I did wonder what was up there that could occupy him for two and three hours at a time. I imagined an Aladdin’s cave where he went to gloat every night, but it could hold only a hoarded treasure of sorts; I couldn’t believe that any attic of Ruth’s would harbour secrets, not of any priceless or desperate kind, anyway. Probably there was just the usual junk: broken furniture, pictures and ornaments out of favour, and the props of outgrown hobbies and earlier lives: books, busted rackets, albums, photographs. Whatever it was, he seemed to be going through it all, though he seemed only to bring down papers and books. Or to be more accurate, threw, from the top of the ladder onto the landing. I was relieved he didn’t try to climb down with his arms full.
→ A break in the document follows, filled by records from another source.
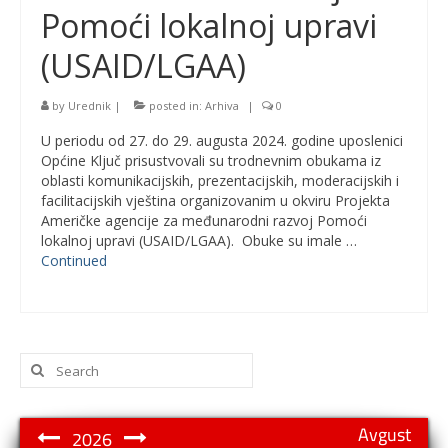
Pomoći lokalnoj upravi
(USAID/LGAA)
by
Urednik
|
posted in:
Arhiva
|
0
U periodu od 27. do 29. augusta 2024. godine uposlenici
Općine Ključ prisustvovali su trodnevnim obukama iz
oblasti komunikacijskih, prezentacijskih, moderacijskih i
facilitacijskih vještina organizovanim u okviru Projekta
Američke agencije za međunarodni razvoj Pomoći
lokalnoj upravi (USAID/LGAA). Obuke su imale …
Continued
Search
for:
Avgust
2026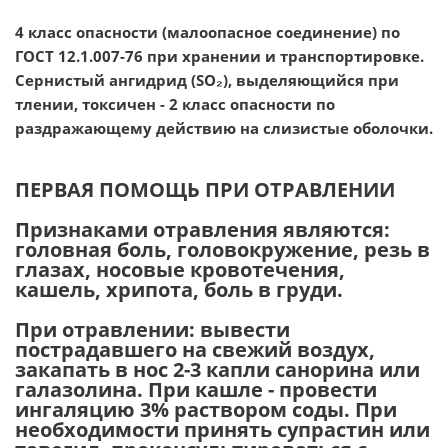
4 класс опасности (малоопасное соединение) по
ГОСТ 12.1.007-76 при хранении и транспортировке.
Сернистый ангидрид (SO₂), выделяющийся при
тлении, токсичен - 2 класс опасности по
раздражающему действию на слизистые оболочки.
ПЕРВАЯ ПОМОЩЬ ПРИ ОТРАВЛЕНИИ
Признаками отравления являются:
головная боль, головокружение, резь в
глазах, носовые кровотечения,
кашель, хрипота, боль в груди.
При отравлении: вывести
пострадавшего на свежий воздух,
закапать в нос 2-3 капли санорина или
галазолина. При кашле - провести
ингаляцию 3% раствором соды. При
необходимости принять супрастин или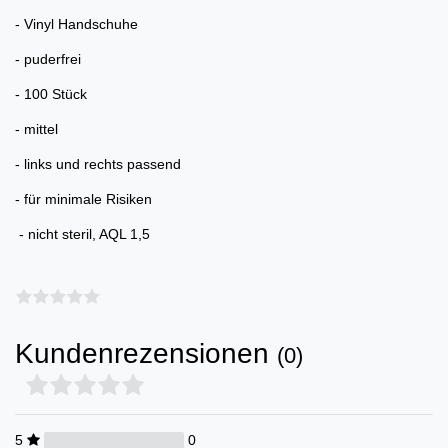
- Vinyl Handschuhe
- puderfrei
- 100 Stück
- mittel
- links und rechts passend
- für minimale Risiken
- nicht steril, AQL 1,5
Kundenrezensionen
(0)
5
0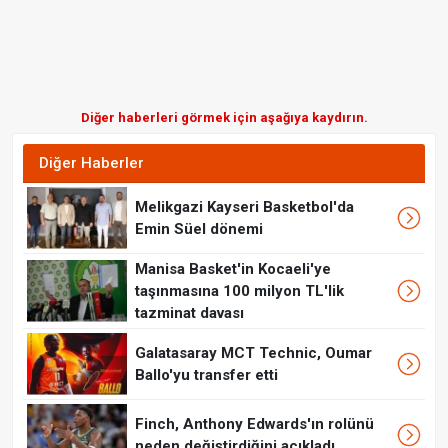
Diğer haberleri görmek için aşağıya kaydırın.
Diğer Haberler
Melikgazi Kayseri Basketbol'da
Emin Süel dönemi
Manisa Basket'in Kocaeli'ye
taşınmasına 100 milyon TL'lik
tazminat davası
Galatasaray MCT Technic, Oumar
Ballo'yu transfer etti
Finch, Anthony Edwards'ın rolünü
neden değiştirdiğini açıkladı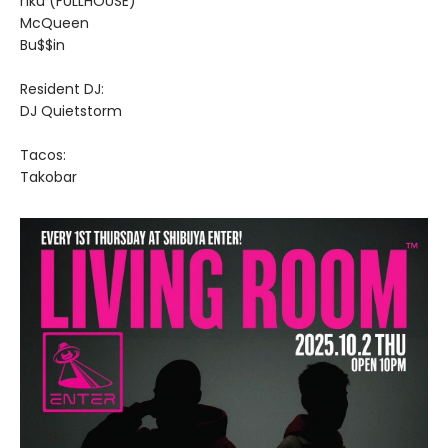
r1ku (FULLHOUSE)
McQueen
Bu$$in
Resident DJ:
DJ Quietstorm
Tacos:
Takobar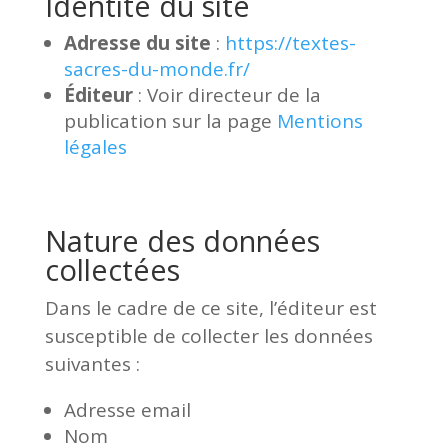
Identité du site
Adresse du site
:
https://textes-
sacres-du-monde.fr/
Éditeur
: Voir directeur de la
publication sur la page
Mentions
légales
Nature des données
collectées
Dans le cadre de ce site, l’éditeur est
susceptible de collecter les données
suivantes :
Adresse email
Nom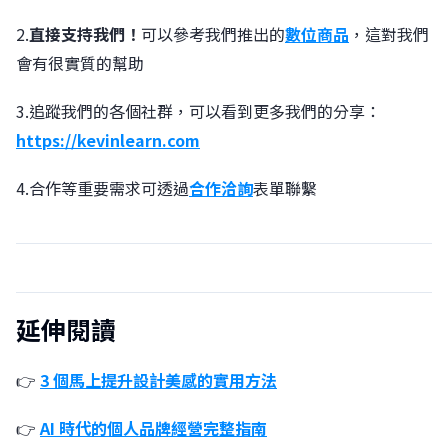
2.
直接支持我們！
可以參考我們推出的
數位商品
，這對我們
會有很實質的幫助
3.追蹤我們的各個社群，可以看到更多我們的分享：
https://kevinlearn.com
4.合作等重要需求可透過
合作洽詢
表單聯繫
延伸閱讀
👉
3 個馬上提升設計美感的實用方法
👉
AI 時代的個人品牌經營完整指南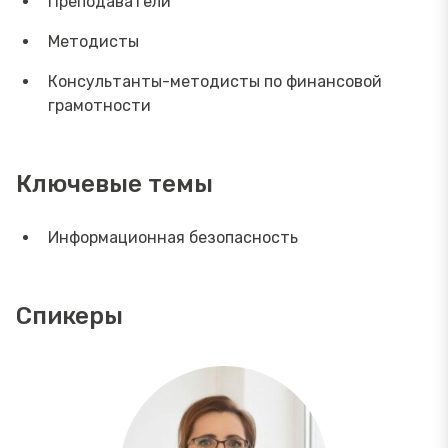
Преподаватели
Методисты
Консультанты-методисты по финансовой
грамотности
Ключевые темы
Информационная безопасность
Спикеры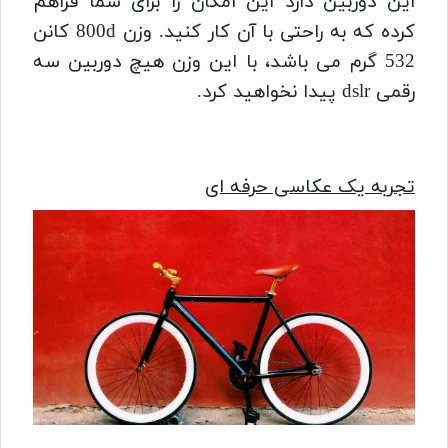
این دوربین دارد این امکان را برای شما فراهم
کرده که به راحتی با آن کار کنید. وزن 800d کانن
532 گرم می باشد، با این وزن هیچ دوربین سه
رقمی dslr پیدا نخواهید کرد.
تجربه یک عکاسی حرفه ای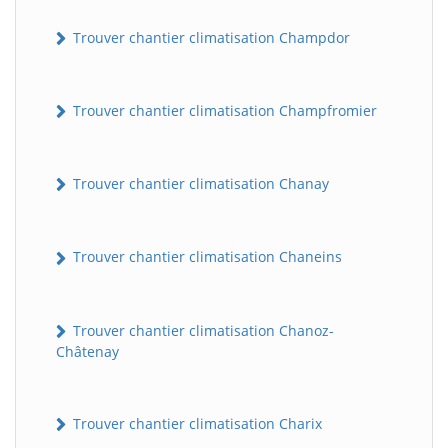
Trouver chantier climatisation Champdor
Trouver chantier climatisation Champfromier
Trouver chantier climatisation Chanay
Trouver chantier climatisation Chaneins
Trouver chantier climatisation Chanoz-
Châtenay
Trouver chantier climatisation Charix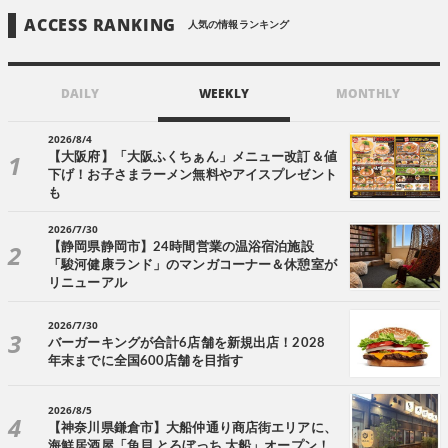
ACCESS RANKING
人気の情報ランキング
DAILY
WEEKLY
MONTHLY
2026/8/4
【大阪府】「大阪ふくちぁん」メニュー改訂＆値
下げ！お子さまラーメン無料やアイスプレゼント
も
2026/7/30
【静岡県静岡市】24時間営業の温浴宿泊施設
「駿河健康ランド」のマンガコーナー＆休憩室が
リニューアル
2026/7/30
バーガーキングが合計6店舗を新規出店！2028
年末までに全国600店舗を目指す
2026/8/5
【神奈川県鎌倉市】大船仲通り商店街エリアに、
海鮮居酒屋「魚貝 とろぼっち 大船」オープン！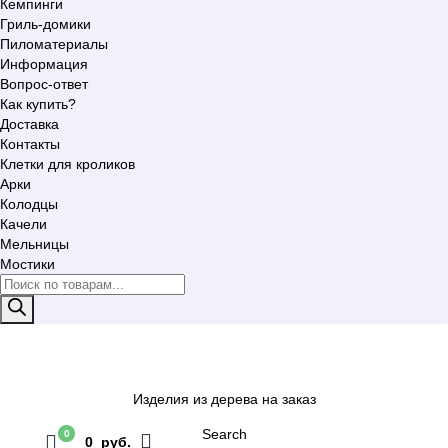
Кемпинги
Гриль-домики
Пиломатериалы
Информация
Вопрос-ответ
Как купить?
Доставка
Контакты
Клетки для кроликов
Арки
Колодцы
Качели
Мельницы
Мостики
Поиск
товаров
Изделия из дерева на заказ
Search
0
0 руб.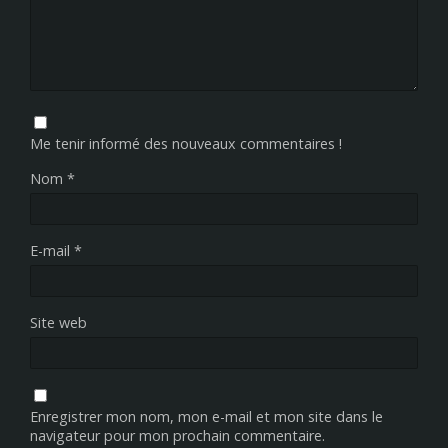
Me tenir informé des nouveaux commentaires !
Nom
*
E-mail
*
Site web
Enregistrer mon nom, mon e-mail et mon site dans le
navigateur pour mon prochain commentaire.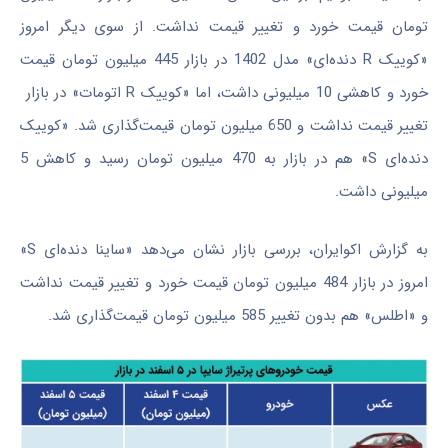
تومان قیمت خورد و تغییر قیمت نداشت. از سوی دیگر امروز
«کوییک‌ R دنده‌ای» مدل 1402 در بازار 445 میلیون تومان قیمت
خورد و کاهشی 10 میلیونی داشت، اما «کوییک‌ R اتومات» در بازار
تغییر قیمت نداشت و 650 میلیون تومان قیمت‌گذاری شد. «کوییک
دنده‌ای S» هم در بازار به 470 میلیون تومان رسید و کاهش 5
میلیونی داشت.
به گزارش اکوایران، بررسی بازار نشان می‌دهد «ساینا دنده‌ای S»
امروز در بازار 484 میلیون تومان قیمت خورد و تغییر قیمت نداشت
و «اطلس» هم بدون تغییر 585 میلیون تومان قیمت‌گذاری شد.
I would worry that in such a confined space he might have only something precarious to sit on, and what if he fell asleep and slid off his chair and hurt himself that way? Or I worried that he would fatigue himself and set off down the ladder too worn out to be careful, his joints stiff and his eyes dim after reading under that brash light. And what if he was sitting up there hour after hour, crying? What if he fell down the ladder and broke in pieces because his eyes were sore and blinded by tears?
I was always relieved when I saw the attic light go out and his legs appearing at the base of the ladder. He would straighten and steady himself on the floor. Then he would move, shuffling and hesitating in one doorway or another, a silhouette of a man stranded on thresholds he no longer knew. Most often he would wander into the luggage room, lifting a hand to the switch as he entered and turning off the light so that he walked into blackness. Even though I would be expecting it, I always felt abruptly shut out when the house went dark like that. If I had a tea light burning I immediately blew it out so that my darkness was the same as his. I liked the paraffin smell of the first curls of smoke from the snuffed wick.